# e30 control arm DIY disaster -- help



## laz (Aug 8, 2005)

My '89 325i was getting sloppier than when I bought it ... so I decided to do the swap out the 140k mi control arms and bushings for a new set. I went with the m3 bushings instead of the stock ones ... I understand this would produce some caster, but wow, was I surprised.

Things went okay, with some minor set backs. I needed a pickle fork, sway bar -> control arm bracked sheared when I took it off. I decided to buy new ones and do the sway bar part tomorrow, so I forged onward trying to get the control arms and bushings replaced.

I put in the new bushings, put on the control arms, and was on track to have the car back on the ground at about the hour mark... when I noticed a problem. The front wheel wouldn't fit on because the hub was too far forward. I turned the hub to the right and got it on, but it wasn't clearing when turning back... This is the point where things started sucking. I decided maybe it needed some weight to set things in place, so I lowered the car a bit with the jack to let the right side take some weight. Bad idea, my valence went crunch. I played around a bit more, but quickly realized I was in above my head. So here I am, armed with pictures and a car on standjacks.

The tires are 205/55/15s. I lined up the new and old control arms side by side before putting them on, they're the same dimensions, so I'm assuming I got the right parts.

pics

Anybody have any idea how I can salvage this nightmare? I'm not above somehow rigging it up to be towed to a garage to fix this... but I'm asking for help here on the internet before swallowing my pride locally.


----------



## laz (Aug 8, 2005)

E30 group on yahoogroups says I put the lolipops on wrong. They should be facing inward, not outward... doh!

I'm going to try swapping left for right tomorrow... I'm hoping since the arm isn't very far into the bushing, I'm hoping re-using the bushing will work out okay.


----------



## Pinecone (Apr 3, 2002)

Yeah you did. I didn't think you could get them on that way.


----------

_Material provided:_
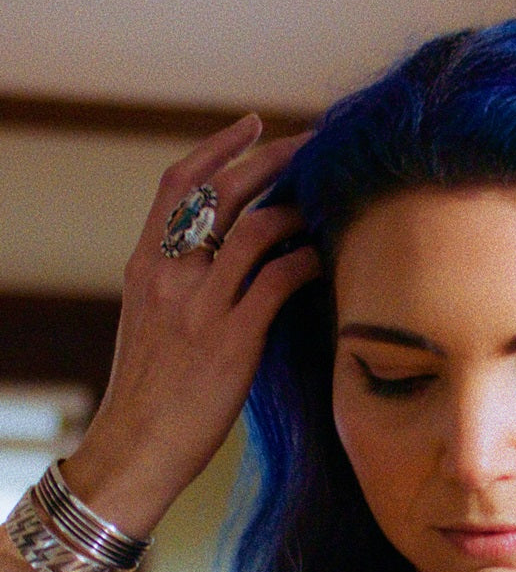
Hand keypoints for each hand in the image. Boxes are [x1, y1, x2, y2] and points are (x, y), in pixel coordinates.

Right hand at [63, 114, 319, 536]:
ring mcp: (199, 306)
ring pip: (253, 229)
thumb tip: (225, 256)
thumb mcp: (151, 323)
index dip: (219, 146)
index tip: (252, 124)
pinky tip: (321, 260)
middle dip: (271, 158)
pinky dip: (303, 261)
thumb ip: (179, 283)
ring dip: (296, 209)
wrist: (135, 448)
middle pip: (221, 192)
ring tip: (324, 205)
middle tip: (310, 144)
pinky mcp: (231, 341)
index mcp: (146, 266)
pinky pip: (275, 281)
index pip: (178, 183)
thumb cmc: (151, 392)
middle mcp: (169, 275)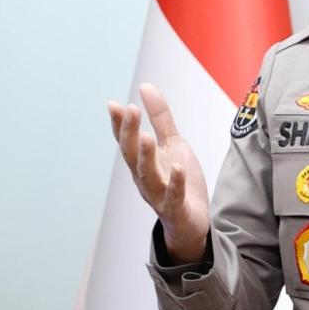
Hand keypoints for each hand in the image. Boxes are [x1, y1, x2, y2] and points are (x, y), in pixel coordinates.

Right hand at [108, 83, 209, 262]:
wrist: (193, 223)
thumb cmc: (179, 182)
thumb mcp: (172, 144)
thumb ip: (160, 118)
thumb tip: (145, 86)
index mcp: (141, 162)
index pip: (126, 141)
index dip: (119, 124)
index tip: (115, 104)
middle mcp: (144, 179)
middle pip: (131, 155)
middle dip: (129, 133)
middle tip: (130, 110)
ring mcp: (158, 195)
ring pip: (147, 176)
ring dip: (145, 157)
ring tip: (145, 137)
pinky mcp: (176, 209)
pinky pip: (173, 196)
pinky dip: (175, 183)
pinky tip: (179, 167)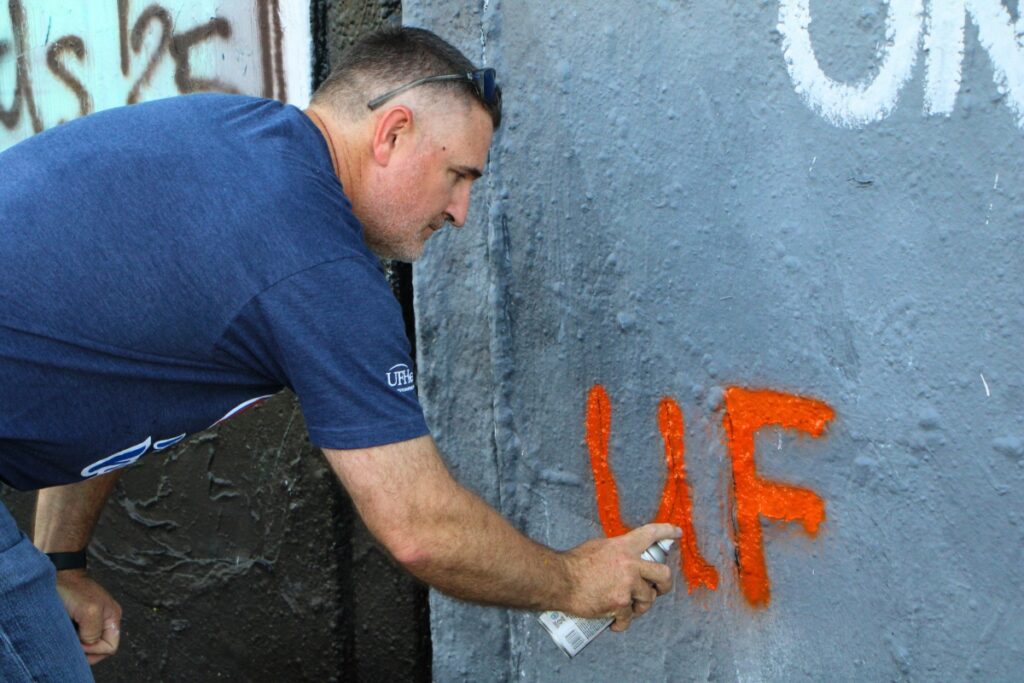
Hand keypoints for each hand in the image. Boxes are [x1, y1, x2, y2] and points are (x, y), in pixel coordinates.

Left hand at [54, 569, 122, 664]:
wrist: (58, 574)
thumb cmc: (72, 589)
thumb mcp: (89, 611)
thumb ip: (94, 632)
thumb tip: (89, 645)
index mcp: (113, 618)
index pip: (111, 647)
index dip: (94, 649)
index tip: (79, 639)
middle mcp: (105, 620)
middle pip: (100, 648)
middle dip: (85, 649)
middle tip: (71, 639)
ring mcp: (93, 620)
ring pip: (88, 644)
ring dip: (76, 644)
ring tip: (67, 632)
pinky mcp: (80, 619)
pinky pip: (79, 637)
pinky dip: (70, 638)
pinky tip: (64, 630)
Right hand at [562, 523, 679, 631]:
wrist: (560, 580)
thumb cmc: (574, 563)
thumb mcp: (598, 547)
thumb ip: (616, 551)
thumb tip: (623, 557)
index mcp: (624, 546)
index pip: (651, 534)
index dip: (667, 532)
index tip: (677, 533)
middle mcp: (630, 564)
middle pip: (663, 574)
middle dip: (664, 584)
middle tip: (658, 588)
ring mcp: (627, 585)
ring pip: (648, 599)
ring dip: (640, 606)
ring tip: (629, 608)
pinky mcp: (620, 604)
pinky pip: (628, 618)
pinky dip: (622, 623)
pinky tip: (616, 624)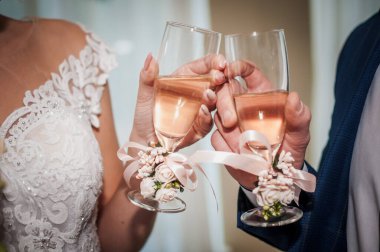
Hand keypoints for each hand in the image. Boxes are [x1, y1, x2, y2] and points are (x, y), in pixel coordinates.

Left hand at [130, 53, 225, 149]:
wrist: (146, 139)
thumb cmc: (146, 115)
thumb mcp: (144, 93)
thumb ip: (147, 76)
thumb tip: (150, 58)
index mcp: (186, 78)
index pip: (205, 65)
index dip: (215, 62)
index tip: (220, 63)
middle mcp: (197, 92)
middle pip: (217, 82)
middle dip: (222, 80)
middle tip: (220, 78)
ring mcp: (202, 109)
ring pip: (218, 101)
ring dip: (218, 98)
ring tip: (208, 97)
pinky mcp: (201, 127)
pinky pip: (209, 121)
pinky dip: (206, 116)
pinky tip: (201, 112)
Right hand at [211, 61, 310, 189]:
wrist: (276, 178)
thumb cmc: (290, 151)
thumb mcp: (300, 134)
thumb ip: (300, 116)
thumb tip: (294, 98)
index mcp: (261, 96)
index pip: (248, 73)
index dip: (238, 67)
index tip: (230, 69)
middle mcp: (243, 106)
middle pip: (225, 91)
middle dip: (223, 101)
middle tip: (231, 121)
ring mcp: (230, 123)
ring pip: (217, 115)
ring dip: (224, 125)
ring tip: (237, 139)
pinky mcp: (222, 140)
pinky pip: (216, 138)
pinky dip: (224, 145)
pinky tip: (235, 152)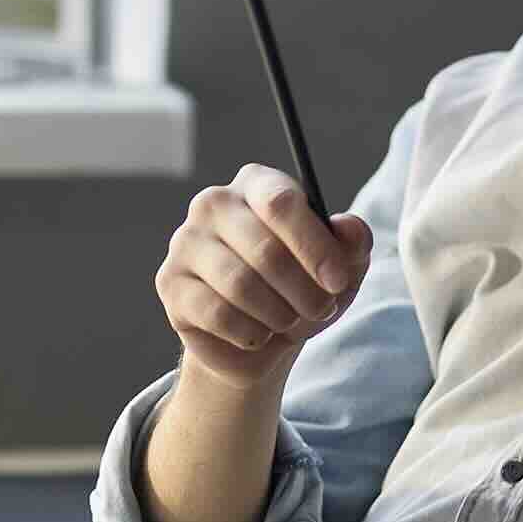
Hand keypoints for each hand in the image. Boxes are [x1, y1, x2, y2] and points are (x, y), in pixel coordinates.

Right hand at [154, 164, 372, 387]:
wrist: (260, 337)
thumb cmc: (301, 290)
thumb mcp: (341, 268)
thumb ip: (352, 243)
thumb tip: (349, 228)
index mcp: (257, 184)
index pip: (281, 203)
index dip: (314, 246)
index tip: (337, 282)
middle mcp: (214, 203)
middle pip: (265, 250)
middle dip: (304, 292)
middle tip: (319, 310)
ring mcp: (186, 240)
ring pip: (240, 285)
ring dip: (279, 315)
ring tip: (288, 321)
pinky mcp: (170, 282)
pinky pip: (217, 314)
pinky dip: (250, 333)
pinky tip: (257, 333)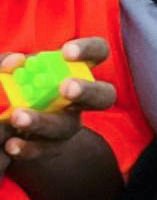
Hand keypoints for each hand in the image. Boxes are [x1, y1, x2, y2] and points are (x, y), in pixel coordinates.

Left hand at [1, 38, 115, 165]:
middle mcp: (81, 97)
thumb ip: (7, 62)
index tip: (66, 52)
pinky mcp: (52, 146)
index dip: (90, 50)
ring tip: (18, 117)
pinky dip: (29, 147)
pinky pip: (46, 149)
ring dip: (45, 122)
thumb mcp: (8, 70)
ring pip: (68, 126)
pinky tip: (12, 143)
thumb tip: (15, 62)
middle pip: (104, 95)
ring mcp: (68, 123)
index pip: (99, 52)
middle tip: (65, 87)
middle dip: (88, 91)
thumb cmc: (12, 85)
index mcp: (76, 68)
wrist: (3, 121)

...

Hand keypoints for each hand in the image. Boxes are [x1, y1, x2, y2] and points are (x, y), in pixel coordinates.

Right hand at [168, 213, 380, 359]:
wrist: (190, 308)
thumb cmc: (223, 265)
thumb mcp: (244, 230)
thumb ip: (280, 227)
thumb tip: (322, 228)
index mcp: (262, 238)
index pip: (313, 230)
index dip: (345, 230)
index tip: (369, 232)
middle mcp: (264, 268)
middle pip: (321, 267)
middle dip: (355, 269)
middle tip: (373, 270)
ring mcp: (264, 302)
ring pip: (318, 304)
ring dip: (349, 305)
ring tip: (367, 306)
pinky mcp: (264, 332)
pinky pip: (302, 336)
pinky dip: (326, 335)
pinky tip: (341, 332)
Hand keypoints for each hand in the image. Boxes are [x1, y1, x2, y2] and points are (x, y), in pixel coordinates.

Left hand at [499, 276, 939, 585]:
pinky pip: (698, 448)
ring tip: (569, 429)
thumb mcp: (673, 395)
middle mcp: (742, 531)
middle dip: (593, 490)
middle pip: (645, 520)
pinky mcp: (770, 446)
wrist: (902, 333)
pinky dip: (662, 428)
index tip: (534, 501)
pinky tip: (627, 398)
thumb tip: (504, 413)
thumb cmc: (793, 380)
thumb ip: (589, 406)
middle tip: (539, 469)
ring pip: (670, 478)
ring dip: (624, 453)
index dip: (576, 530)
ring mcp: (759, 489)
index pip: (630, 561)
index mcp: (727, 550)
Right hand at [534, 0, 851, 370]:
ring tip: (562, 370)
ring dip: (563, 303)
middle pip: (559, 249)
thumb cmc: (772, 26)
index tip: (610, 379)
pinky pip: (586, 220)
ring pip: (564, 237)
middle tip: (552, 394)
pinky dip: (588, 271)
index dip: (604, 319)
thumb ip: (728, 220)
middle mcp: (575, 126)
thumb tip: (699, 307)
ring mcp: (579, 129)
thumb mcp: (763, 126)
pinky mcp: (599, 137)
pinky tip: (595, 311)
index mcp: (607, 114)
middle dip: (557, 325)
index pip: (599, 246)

_Study questions:_
A) Do the following statements agree with the control arm thread? Answer yes or no for each, and quote the deciding words from the thread. (i) The control arms being replaced had about 140k miles on them. (ii) The sway bar to control arm bracket came off intact. (iii) The car's tires are 205/55/15s.
B) Transcribe the part of the control arm thread that opens with the words containing "Anybody have any" and closes with "not outward... doh!".
C) In the control arm thread, which way does the E30 group say the lolipops should face?

_Per-task outputs:_
A)
(i) Yes: "swap out the 140k mi control arms and bushings"
(ii) No: "sway bar -> control arm bracked sheared when I took it off"
(iii) Yes: "The tires are 205/55/15s."

B)
Anybody have any idea how I can salvage this nightmare? I'm not above somehow rigging it up to be towed to a garage to fix this... but I'm asking for help here on the internet before swallowing my pride locally.


----------



## laz (Aug 8, 2005)

E30 group on yahoogroups says I put the lolipops on wrong. They should be facing inward, not outward... doh!

C) Inward, not outward.